Yusof Ghiasi


2024

DOI bib
Potential of GNSS-R for the Monitoring of Lake Ice Phenology
Yusof Ghiasi, Claude Duguay, Justin Murfitt, Milad Asgarimehr, Yuhao Wu
IEEE Journal of Selected Topics in Applied Earth Observations and Remote Sensing, Volume 17

This study introduces the first use of Global Navigation Satellite System Reflectometry (GNSS-R) for monitoring lake ice phenology. This is demonstrated using Qinghai Lake, Tibetan Plateau, as a case study. Signal-to-Noise Ratio (SNR) values obtained from the Cyclone GNSS (CYGNSS) constellation over four ice seasons (2018 to 2022) were used to examine the impact of lake surface conditions on reflected GNSS signals during open water and ice cover seasons. A moving t-test algorithm was applied to time-varying SNR values allowing for the detection of lake ice at daily temporal resolution. Good agreement was achieved between ice phenology records derived from CYGNSS data and Moderate Resolution Imaging Spectroradiometer (MODIS) imagery. The CYGNSS timings for freeze-up, i.e., the period starting with the first appearance of ice on the lake (freeze-up start; FUS) until the lake becomes fully ice covered (freeze-up end; FUE), as well as those for breakup, i.e., the period beginning with the first pixel of open water (breakup start; BUS) and ending when the whole lake becomes ice-free (breakup end; BUE), were validated against the phenology dates derived from MODIS images.
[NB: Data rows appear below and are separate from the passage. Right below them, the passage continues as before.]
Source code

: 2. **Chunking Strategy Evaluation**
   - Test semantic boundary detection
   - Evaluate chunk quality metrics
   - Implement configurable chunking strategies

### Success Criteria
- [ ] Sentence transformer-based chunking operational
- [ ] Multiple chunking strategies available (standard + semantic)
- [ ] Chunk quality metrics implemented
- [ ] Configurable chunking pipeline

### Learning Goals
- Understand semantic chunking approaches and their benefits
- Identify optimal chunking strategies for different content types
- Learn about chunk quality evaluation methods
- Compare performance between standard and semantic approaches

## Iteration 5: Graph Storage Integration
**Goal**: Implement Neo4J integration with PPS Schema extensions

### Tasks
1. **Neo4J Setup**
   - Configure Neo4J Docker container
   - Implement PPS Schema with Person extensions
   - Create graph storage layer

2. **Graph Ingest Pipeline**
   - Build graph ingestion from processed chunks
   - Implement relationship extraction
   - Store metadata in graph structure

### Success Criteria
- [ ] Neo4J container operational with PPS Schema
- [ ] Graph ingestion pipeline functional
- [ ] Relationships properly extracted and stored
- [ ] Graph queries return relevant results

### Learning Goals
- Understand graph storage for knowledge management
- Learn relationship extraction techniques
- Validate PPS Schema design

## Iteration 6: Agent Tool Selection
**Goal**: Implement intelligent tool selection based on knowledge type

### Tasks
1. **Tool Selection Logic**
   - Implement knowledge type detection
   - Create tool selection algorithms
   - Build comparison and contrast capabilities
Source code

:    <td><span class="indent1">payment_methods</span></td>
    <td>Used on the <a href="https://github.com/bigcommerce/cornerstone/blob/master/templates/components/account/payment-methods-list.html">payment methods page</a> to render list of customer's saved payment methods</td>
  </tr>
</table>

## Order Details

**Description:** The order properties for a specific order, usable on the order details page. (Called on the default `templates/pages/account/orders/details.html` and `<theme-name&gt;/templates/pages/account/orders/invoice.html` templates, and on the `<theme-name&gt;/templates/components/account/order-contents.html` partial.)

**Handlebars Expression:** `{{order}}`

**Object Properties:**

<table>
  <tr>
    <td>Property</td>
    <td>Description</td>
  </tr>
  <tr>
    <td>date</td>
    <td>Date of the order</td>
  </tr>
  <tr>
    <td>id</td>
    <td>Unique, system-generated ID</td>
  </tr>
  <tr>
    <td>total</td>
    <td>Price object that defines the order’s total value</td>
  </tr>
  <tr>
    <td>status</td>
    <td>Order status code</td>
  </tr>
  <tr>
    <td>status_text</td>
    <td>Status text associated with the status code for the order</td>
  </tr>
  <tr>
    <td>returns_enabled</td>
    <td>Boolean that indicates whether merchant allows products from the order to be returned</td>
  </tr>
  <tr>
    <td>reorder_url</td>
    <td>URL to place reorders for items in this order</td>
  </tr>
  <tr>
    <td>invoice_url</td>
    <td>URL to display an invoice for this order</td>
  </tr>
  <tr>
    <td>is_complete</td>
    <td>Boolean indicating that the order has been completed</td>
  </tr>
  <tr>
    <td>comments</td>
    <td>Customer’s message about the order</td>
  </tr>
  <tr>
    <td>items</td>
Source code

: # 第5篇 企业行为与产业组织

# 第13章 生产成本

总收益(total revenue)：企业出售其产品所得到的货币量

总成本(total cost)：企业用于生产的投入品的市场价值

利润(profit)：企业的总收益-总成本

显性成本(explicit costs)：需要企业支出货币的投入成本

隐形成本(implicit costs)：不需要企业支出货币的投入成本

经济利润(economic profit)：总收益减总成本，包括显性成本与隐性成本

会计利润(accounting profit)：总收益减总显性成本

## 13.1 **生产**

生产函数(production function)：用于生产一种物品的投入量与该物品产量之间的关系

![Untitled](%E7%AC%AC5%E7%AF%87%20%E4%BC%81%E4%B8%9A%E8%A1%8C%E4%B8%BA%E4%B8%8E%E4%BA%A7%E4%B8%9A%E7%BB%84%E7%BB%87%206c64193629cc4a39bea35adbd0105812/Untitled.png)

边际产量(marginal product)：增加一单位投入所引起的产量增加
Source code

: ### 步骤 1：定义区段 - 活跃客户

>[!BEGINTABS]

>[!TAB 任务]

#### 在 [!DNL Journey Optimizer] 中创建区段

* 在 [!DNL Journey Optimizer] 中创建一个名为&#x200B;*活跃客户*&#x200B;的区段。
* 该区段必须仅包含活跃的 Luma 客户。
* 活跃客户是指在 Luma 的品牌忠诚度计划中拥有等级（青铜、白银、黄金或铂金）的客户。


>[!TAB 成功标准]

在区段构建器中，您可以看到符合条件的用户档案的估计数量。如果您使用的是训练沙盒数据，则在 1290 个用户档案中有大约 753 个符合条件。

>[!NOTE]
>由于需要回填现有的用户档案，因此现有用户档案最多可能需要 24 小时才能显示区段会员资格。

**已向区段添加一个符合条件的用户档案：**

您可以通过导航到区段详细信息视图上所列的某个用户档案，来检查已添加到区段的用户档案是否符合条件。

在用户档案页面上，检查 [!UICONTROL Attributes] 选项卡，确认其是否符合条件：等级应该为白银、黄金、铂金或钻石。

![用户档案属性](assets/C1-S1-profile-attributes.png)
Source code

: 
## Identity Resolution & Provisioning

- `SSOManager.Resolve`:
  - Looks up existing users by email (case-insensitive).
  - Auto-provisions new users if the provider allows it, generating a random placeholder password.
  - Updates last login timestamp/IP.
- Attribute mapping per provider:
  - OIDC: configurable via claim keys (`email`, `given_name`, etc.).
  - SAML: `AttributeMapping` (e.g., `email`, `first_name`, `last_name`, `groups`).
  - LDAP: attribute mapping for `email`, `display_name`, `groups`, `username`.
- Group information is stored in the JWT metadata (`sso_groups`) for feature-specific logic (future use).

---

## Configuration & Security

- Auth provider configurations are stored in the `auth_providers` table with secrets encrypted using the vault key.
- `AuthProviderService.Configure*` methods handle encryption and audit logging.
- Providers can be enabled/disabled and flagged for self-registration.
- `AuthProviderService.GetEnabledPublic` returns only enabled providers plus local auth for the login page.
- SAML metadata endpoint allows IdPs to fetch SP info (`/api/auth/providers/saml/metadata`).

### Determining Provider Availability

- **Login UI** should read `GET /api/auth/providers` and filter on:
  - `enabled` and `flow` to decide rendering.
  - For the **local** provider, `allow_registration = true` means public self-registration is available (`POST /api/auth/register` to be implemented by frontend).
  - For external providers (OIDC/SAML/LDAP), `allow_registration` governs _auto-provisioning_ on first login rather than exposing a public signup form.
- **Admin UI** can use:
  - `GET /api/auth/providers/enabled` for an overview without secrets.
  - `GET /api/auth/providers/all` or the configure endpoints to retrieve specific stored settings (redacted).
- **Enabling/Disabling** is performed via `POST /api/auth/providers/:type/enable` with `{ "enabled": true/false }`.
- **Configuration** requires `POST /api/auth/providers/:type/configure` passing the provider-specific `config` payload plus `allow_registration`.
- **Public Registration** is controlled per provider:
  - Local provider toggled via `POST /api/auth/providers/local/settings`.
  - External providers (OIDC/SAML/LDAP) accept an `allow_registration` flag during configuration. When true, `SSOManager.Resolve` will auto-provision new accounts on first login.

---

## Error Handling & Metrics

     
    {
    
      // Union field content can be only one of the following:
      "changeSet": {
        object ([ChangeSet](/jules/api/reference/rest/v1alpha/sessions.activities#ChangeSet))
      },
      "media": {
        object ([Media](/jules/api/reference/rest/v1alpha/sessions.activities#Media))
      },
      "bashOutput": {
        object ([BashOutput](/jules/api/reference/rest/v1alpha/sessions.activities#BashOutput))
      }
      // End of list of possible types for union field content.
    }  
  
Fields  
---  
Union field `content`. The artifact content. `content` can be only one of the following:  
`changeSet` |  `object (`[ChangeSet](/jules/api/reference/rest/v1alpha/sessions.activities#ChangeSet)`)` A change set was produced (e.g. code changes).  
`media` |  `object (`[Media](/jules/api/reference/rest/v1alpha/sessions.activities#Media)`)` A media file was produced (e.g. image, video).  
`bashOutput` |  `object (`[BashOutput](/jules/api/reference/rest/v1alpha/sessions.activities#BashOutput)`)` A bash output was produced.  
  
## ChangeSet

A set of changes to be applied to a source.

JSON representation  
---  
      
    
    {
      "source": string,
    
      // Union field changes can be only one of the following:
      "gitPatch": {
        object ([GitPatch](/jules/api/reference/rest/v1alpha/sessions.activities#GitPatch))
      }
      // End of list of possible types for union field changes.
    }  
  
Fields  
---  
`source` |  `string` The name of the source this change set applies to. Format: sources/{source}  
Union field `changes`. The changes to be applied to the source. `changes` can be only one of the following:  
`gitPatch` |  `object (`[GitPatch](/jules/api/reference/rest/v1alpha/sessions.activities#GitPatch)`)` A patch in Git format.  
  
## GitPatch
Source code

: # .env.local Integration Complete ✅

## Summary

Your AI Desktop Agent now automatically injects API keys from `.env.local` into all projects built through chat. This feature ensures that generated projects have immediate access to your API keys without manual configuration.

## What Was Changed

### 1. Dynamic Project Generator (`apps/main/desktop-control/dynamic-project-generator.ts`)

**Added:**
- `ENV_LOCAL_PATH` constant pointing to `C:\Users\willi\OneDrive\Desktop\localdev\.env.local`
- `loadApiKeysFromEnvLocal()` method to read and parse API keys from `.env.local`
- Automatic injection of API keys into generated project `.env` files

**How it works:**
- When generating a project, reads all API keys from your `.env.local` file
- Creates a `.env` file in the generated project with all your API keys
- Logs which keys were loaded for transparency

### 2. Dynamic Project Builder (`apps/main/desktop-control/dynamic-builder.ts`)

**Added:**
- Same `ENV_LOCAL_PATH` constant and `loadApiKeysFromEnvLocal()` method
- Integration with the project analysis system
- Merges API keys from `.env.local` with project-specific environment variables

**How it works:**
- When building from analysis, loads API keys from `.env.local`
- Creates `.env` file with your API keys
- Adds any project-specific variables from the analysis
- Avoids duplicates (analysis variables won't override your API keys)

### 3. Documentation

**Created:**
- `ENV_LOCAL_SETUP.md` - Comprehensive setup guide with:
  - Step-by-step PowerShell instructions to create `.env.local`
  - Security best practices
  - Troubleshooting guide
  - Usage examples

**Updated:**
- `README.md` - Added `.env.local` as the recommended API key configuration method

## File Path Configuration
Mean absolute errors are 7, 5, 10, 4 and 5 days for FUS, FUE, BUS, BUE and ice cover duration, respectively. Observations revealed the sensitivity of GNSS reflected signals to surface melt prior to the appearance of open water conditions as determined from MODIS, which explains the larger difference of 10 days for BUS.

2020

DOI bib
Application of GNSS Interferometric Reflectometry for the Estimation of Lake Ice Thickness
Yusof Ghiasi, Claude Duguay, Justin Murfitt, J.J. van der Sanden, Aaron Thompson, H. Drouin, Christian Prévost
Remote Sensing, Volume 12, Issue 17

Lake ice thickness is a sensitive indicator of climate change largely through its dependency on near-surface air temperature and on-ice snow mass (depth and density). Monitoring of the seasonal variations and trends in ice thickness is also important for the operation of winter ice roads that northern communities rely on for the movement of goods as well as for cultural and leisure activities (e.g., snowmobiling). Therefore, consistent measurements of ice thickness over lakes is important; however, field measurements tend to be sparse in both space and time in many northern countries. Here, we present an application of L-band frequency Global Navigation Satellite System (GNSS) Interferometric Reflectometry (GNSS-IR) for the estimation of lake ice thickness. The proof of concept is demonstrated through the analysis of Signal-to-Noise Ratio (SNR) time series extracted from Global Positioning System (GPS) constellation L1 band raw data acquired between 8 and 22 March (2017 and 2019) at 14 lake ice sites located in the Northwest Territories, Canada. Dominant frequencies are extracted using Least Squares Harmonic Estimation (LS-HE) for the retrieval of ice thickness. Estimates compare favorably with in-situ measurements (mean absolute error = 0.05 m, mean bias error = −0.01 m, and root mean square error = 0.07 m). These results point to the potential of GPS/GNSS-IR as a complementary tool to traditional field measurements for obtaining consistent ice thickness estimates at many lake locations, given the relatively low cost of GNSS antennas/receivers.